Public want children to learn about slavery, survey says

slavery survey

British public respond to slavery survey with support for classroom lessons

A slavery survey by Ipsos Mori to mark Black History Month has come back with strong support for teaching children about Britain’s role in the slave trade. The people asked want kids in both primary and secondary school to learn about the country’s involvement and the impact it still has today. 

Primary school lessons received support from around six in ten people quizzed by the company, while almost two-thirds (65%) think that secondary school is the place to learn about the subject. People born between 1966 and 1980, sometimes named Generation X, are the age group that most would like to see this started. 

The chief executive of Ipsos Mori, Ben Page, said: “Most people want children to be taught about the British slave trade, and only a minority want to forget all about it. At the same time, there is a resistance to paying compensation to people whose ancestors were affected by it, with a clear focus among white and black Britons alike in investing in services to help disadvantaged minorities”.

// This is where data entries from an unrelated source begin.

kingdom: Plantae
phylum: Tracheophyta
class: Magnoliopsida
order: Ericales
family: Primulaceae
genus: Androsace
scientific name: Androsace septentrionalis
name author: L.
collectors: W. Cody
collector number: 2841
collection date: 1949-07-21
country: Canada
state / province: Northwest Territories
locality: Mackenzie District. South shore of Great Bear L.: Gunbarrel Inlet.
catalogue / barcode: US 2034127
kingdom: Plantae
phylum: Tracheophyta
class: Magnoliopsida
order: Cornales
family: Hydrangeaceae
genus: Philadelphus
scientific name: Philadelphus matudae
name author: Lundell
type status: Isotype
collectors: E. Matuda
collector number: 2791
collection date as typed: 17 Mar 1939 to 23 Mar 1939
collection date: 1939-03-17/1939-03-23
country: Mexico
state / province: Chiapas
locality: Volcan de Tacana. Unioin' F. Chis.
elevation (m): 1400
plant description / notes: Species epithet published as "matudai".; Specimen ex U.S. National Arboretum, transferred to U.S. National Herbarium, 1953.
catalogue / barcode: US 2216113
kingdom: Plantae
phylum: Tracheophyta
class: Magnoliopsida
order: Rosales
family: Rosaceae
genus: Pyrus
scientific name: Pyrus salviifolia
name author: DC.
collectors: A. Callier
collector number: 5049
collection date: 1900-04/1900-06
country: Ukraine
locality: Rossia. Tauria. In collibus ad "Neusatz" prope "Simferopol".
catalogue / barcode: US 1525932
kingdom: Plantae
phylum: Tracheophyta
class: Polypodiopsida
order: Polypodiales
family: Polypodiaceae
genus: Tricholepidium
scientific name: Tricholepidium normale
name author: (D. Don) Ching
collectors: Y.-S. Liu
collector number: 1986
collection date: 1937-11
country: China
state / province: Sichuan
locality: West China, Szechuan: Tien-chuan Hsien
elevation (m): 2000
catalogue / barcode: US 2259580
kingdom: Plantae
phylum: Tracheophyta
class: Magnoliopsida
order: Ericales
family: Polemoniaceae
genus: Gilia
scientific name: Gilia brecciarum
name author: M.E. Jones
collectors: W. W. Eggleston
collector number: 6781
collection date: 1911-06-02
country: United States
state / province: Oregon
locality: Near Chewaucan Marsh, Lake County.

 Last May, after the murder of George Floyd in the US, the Black Lives Matter movement gained traction in the UK. Many anti-racism protests took place and there was a call for greater diversity in the general curriculum in British schools. Some teachers had taken the task of ‘decolonising’ their classrooms into their own hands according to the National Association of Schoolmasters Union of Women Teachers (NASUWT). Feedback at the annual conference was that the curriculum was ‘lacking’. 

An online petition garnered 270,000 signatures and triggered a debate in parliament in June. During this debate, Labour MP for Streatham Bell Ribeiro-Addy said the UK’s “historical amnesia” around slavery and its own civil rights movement served as “a pretty blatant function in our political discourse”.

Waves of unrest have led to unprecedented statements from organizations and companies around the globe. The Bank of England, Lloyd of London, and the National Trust have all acknowledged their links to chattel slavery. The majority of people want to move this growing recognition of the UK’s ties to the past into the future and the classroom.